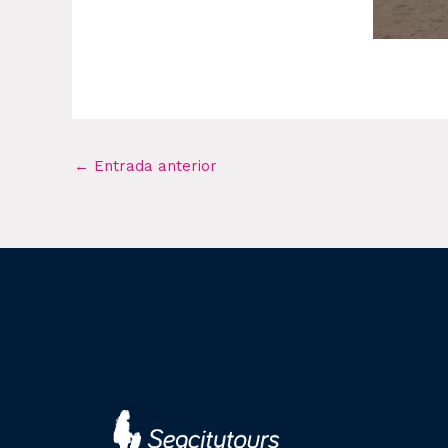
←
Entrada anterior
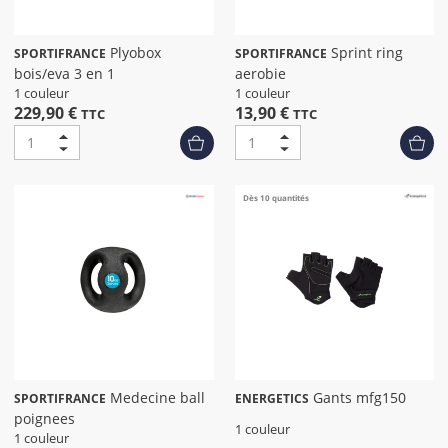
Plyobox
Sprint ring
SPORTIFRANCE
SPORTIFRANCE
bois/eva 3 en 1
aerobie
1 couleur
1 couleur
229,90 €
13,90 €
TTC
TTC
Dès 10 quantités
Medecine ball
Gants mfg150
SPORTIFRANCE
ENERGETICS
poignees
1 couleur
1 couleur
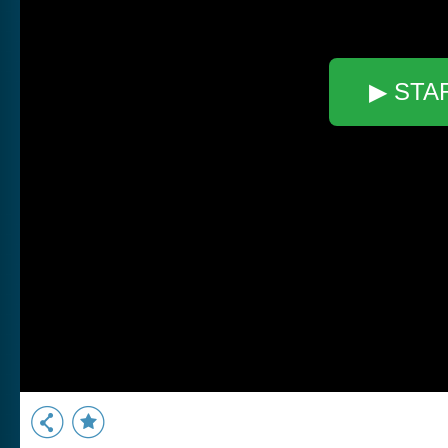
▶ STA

◇ ◇ ◇ ◇ ◇

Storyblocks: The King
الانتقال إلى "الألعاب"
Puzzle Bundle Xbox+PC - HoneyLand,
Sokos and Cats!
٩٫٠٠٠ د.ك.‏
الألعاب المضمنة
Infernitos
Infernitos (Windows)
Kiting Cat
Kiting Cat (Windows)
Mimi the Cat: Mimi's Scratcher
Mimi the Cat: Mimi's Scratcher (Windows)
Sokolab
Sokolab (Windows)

◇ ◇ ◇ ◇ ◇

■ Problem to work on: Copy the records line for line, starting at the line containing "Storyblocks: The King" and ending at the line containing "Sokolab (Windows)", with both of those lines included.

■ Task result:
Storyblocks: The King
الانتقال إلى "الألعاب"
Puzzle Bundle Xbox+PC - HoneyLand,
Sokos and Cats!
٩٫٠٠٠ د.ك.‏
الألعاب المضمنة
Infernitos
Infernitos (Windows)
Kiting Cat
Kiting Cat (Windows)
Mimi the Cat: Mimi's Scratcher
Mimi the Cat: Mimi's Scratcher (Windows)
Sokolab
Sokolab (Windows)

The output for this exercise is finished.